Türkiye özelinde, stagflasyonun nedenlerinin değerlendirdiğimizde; Ekonomik Birimlerin Beklentilerinin Yanlış Yönetilmesi, Maliyet Enflasyonu ve Ücret-Fiyat Sarmalı Yaşanması ve Piyasa Yapısında Yaşanan Değişiklikler öne çıkmaktadır. Türkiye’nin stagflasyon problemiyle maalesef talep enflasyonuyla mücadele politikalarıyla mücadele edilemez ve sorun çözülemez.
Stagflasyon, yüksek enflasyon oranları, yüksek işsizlik oranları ve ekonomik durgunluğun veya düşük büyüme oranlarının aynı anda ortaya çıkması durumunu ifade eder. Stagflasyonun nedenleri karmaşık olup birden fazla faktörün birleşmesiyle oluşabilir. Ancak, stagflasyonun yaygın nedenleri; arz şoklarının yaşanması, ekonomik politikaların yanlış kurgulanması ve uygulanması, ekonomik birimlerin beklentilerinin yanlış yönetilmesi, maliyet enflasyonun ve ücret – fiyat sarmalının yaşanması, piyasa yapısında yaşanan bozulmalar, küresel gelişmeler ve iklim değişikliği şeklinde sıralanabilir.
1. Arz şoklarının yaşanması:
1970'lerde yaşanan petrol krizleri, arz şoklarına neden olarak stagflasyona neden olan tarihteki en önemli örnektir. Petrol fiyatlarındaki ani artışlar, üretim maliyetlerini artırarak mal ve hizmetlerin fiyatlarını yukarı çekmiş, bu da enflasyonu tetiklemiştir. Aynı zamanda, üretim maliyetlerindeki bu artış, ekonomik büyümeyi yavaşlatmış ve işsizliği artırmıştır.
Diğer bir ifade ile; enerji, metal ve tarım gibi temel hammadde fiyatlarındaki ani yükselişler, genel fiyat düzeyini artırarak enflasyonu yükseltirken, ekonomik faaliyetleri yavaşlatarak işsizliği artırabilir. Bu durum, arz cephesinde şokların yaşanmasının hem fiyatları hem de işsizliği aynı anda arttırmakta ve stagflasyona yol açmaktadır.
2. Ekonomik Politikaların Yanlış Kurgulanmasıve Uygulanması:
Merkez bankalarının ekonomik büyümeyi teşvik etmek amacıyla para arzını aşırı şekilde artırması, talep enflasyonuna neden olabilir. Ancak bu politikalar, enflasyonu kontrol altına almayı zorlaştırır ve enflasyonun yükselmesine yol açmaktadır.

◆ ◆ ◆ ◆

(Yönerge) Stagflasyon metnini son cümlesinden sonra gelecek şekilde devam ettirin. Aşağıdaki kayıtların stagflasyon metniyle hiçbir bağlantısı yoktur.

◆ ◆ ◆ ◆

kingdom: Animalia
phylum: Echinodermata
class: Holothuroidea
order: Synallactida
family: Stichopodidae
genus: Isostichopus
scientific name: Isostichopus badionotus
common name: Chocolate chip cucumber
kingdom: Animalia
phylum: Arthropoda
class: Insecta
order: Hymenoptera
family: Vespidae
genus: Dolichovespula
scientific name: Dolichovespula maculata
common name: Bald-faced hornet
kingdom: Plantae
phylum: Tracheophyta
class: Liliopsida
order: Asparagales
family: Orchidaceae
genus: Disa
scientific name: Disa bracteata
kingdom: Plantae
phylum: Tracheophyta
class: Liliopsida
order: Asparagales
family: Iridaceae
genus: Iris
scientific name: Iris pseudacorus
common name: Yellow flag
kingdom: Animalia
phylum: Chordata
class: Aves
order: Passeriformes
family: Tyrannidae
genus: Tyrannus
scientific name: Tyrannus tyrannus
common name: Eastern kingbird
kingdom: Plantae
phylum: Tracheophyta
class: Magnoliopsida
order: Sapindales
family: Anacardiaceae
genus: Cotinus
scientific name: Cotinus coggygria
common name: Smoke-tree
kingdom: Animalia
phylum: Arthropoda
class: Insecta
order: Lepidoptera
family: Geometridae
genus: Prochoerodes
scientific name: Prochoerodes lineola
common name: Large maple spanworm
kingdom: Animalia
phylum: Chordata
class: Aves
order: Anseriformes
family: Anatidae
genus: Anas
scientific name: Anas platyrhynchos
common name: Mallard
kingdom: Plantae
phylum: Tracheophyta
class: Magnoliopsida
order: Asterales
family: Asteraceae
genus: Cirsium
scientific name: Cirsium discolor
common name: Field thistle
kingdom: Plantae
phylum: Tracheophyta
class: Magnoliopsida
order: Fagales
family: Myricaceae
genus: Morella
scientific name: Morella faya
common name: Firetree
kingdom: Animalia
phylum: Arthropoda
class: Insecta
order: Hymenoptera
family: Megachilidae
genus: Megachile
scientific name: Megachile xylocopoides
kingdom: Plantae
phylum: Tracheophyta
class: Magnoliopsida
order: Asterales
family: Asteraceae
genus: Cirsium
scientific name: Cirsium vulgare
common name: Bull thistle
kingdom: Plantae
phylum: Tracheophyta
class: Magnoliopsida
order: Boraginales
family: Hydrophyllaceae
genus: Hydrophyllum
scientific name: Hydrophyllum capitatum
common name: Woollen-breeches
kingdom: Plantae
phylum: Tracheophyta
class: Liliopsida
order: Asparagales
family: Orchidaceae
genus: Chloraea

◆ ◆ ◆ ◆

(Görev Sonucu)
Hükümetlerin mali disiplinden saparak aşırı kamu harcamaları yapması, talebi artırarak enflasyonu körükleyebilir. Ancak bu harcamalar sürdürülebilir olmadığı için sonunda ekonomik durgunluğa yol açmaktadır.
3. Ekonomik Birimlerin Beklentilerinin Yanlış Yönetilmesi:
Eğer tüketiciler ve firmalar gelecekte enflasyonun artacağını beklerlerse, bu beklentiler gerçeklemeyecek bir enflasyonun gerçekleşmesine yol açar. Çünkü, firmalar, maliyet artışlarını beklemeyerek; gelecekte artacağını beklediği oranda fiyatları artıracaktır. Bu durum enflasyonu tetikler. Aynı şekilde, tüketicilerde gelecekte fiyatların artacağını düşünerek, taleplerini erkene çekebilir ve sürdürülmesi mümkün olmayan bir büyüme oluşacaktır. Sonuç olarak izleyen dönemlerde, tüketim düşeceği için, talep azalacak ve işletmeler yatırım harcamalarını düşürecek ve ekonomik büyüme yavaşlayacaktır.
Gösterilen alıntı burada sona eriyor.